MATERIAL FOR THIS TASK>
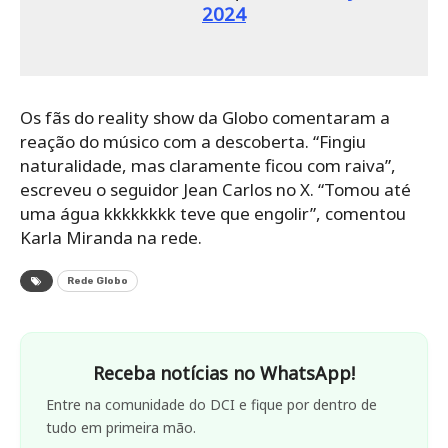
2024
Os fãs do reality show da Globo comentaram a
reação do músico com a descoberta. “Fingiu
naturalidade, mas claramente ficou com raiva”,
escreveu o seguidor Jean Carlos no X. “Tomou até
uma água kkkkkkkk teve que engolir”, comentou
Karla Miranda na rede.
Rede Globo
Receba notícias no WhatsApp!
Entre na comunidade do DCI e fique por dentro de
tudo em primeira mão.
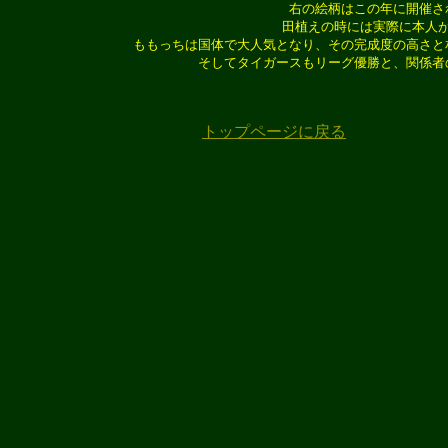
右の絵柄はこの年に開催さ
田植えの時には実際に本人
ももっちは国体で大人気となり、その完成度の高さと
そしてタイガースもリーグ優勝と、関係者
トップページに戻る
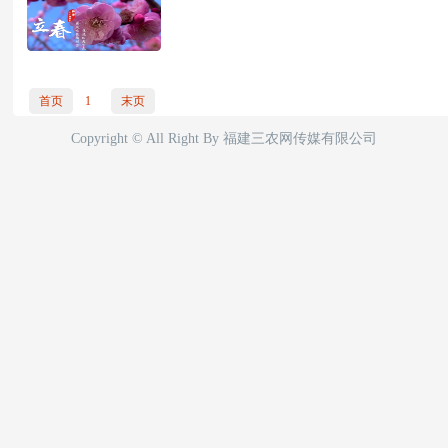
首页
1
末页
Copyright © All Right By 福建三农网传媒有限公司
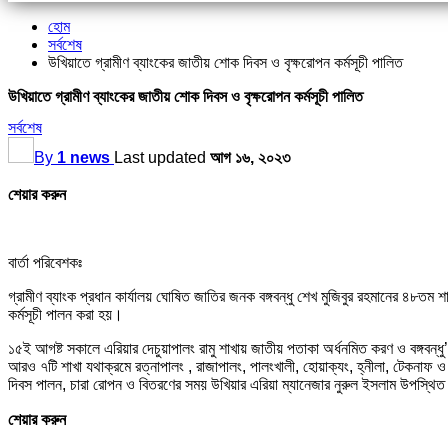
হোম
সর্বশেষ
উখিয়াতে গ্রামীণ ব্যাংকের জাতীয় শোক দিবস ও বৃক্ষরোপন কর্মসূচী পালিত
উখিয়াতে গ্রামীণ ব্যাংকের জাতীয় শোক দিবস ও বৃক্ষরোপন কর্মসূচী পালিত
সর্বশেষ
By
1 news
Last updated
আগ ১৬, ২০২৩
শেয়ার করুন
বার্তা পরিবেশকঃ
গ্রামীণ ব্যাংক প্রধান কার্যালয় ঘোষিত জাতির জনক বঙ্গবন্ধু শেখ মুজিবুর রহমানের ৪৮তম
কর্মসূচী পালন করা হয়।
১৫ই আগষ্ট সকালে এরিয়ার দেচুয়াপালং রামু শাখায় জাতীয় পতাকা অর্ধনমিত করণ ও বঙ্গবন্
আরও ৭টি শাখা যথাক্রমে রত্নাপালং , রাজাপালং, পালংখালী, হোয়াক্যং, হ্নীলা, টেকনাফ 
দিবস পালন, চারা রোপন ও বিতরণের সময় উখিয়ার এরিয়া ম্যানেজার নুরুল ইসলাম উপস্থিত ছ
শেয়ার করুন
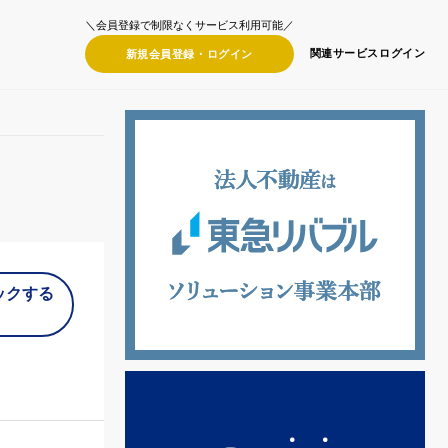
＼会員登録で制限なくサービス利用可能／
関連サービス
ログイン
新規会員登録・
ログイン
ックする
）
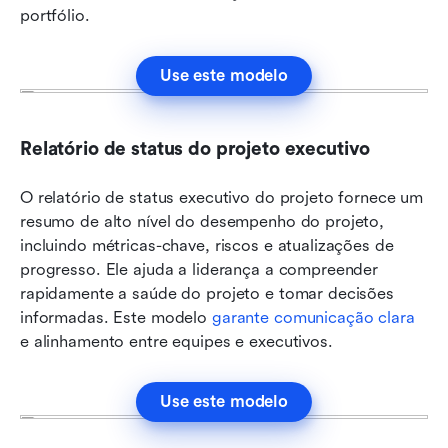
portfólio.
Use este modelo
Relatório de status do projeto executivo
O relatório de status executivo do projeto fornece um 
resumo de alto nível do desempenho do projeto, 
incluindo métricas-chave, riscos e atualizações de 
progresso. Ele ajuda a liderança a compreender 
rapidamente a saúde do projeto e tomar decisões 
informadas. Este modelo 
garante comunicação clara
e alinhamento entre equipes e executivos.
Use este modelo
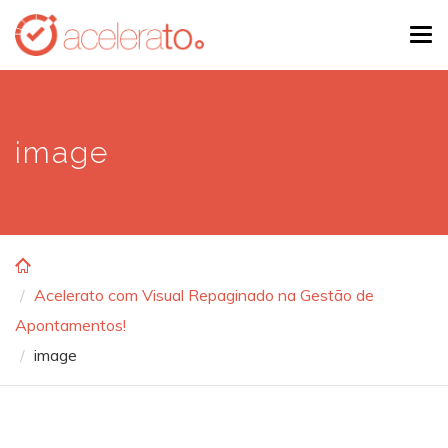
Skip
Tog
to
navi
main
content
image
Acelerato com Visual Repaginado na Gestão de
Apontamentos!
image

REQUIRED WORK> Copy every line of text from the data above verbatim, without including the pictures.

SOLUTION BELOW>
2024
Os fãs do reality show da Globo comentaram a
reação do músico com a descoberta. “Fingiu
naturalidade, mas claramente ficou com raiva”,
escreveu o seguidor Jean Carlos no X. “Tomou até
uma água kkkkkkkk teve que engolir”, comentou
Karla Miranda na rede.
Rede Globo
Receba notícias no WhatsApp!
Entre na comunidade do DCI e fique por dentro de
tudo em primeira mão.
右の絵柄はこの年に開催さ
田植えの時には実際に本人
ももっちは国体で大人気となり、その完成度の高さと
そしてタイガースもリーグ優勝と、関係者
トップページに戻る
首页
1
末页
Copyright © All Right By 福建三农网传媒有限公司
হোম
সর্বশেষ
উখিয়াতে গ্রামীণ ব্যাংকের জাতীয় শোক দিবস ও বৃক্ষরোপন কর্মসূচী পালিত
উখিয়াতে গ্রামীণ ব্যাংকের জাতীয় শোক দিবস ও বৃক্ষরোপন কর্মসূচী পালিত
সর্বশেষ
By
1 news
Last updated
আগ ১৬, ২০২৩
শেয়ার করুন
বার্তা পরিবেশকঃ
গ্রামীণ ব্যাংক প্রধান কার্যালয় ঘোষিত জাতির জনক বঙ্গবন্ধু শেখ মুজিবুর রহমানের ৪৮তম
কর্মসূচী পালন করা হয়।
১৫ই আগষ্ট সকালে এরিয়ার দেচুয়াপালং রামু শাখায় জাতীয় পতাকা অর্ধনমিত করণ ও বঙ্গবন্
আরও ৭টি শাখা যথাক্রমে রত্নাপালং , রাজাপালং, পালংখালী, হোয়াক্যং, হ্নীলা, টেকনাফ 
দিবস পালন, চারা রোপন ও বিতরণের সময় উখিয়ার এরিয়া ম্যানেজার নুরুল ইসলাম উপস্থিত ছ
শেয়ার করুন
＼会員登録で制限なくサービス利用可能／
関連サービス
ログイン
新規会員登録・
ログイン
ックする
）
portfólio.
Use este modelo
Relatório de status do projeto executivo
O relatório de status executivo do projeto fornece um 
resumo de alto nível do desempenho do projeto, 
incluindo métricas-chave, riscos e atualizações de 
progresso. Ele ajuda a liderança a compreender 
rapidamente a saúde do projeto e tomar decisões 
informadas. Este modelo 
garante comunicação clara
e alinhamento entre equipes e executivos.
Use este modelo
Skip
Tog
to
navi
main
content
image
Acelerato com Visual Repaginado na Gestão de
Apontamentos!
image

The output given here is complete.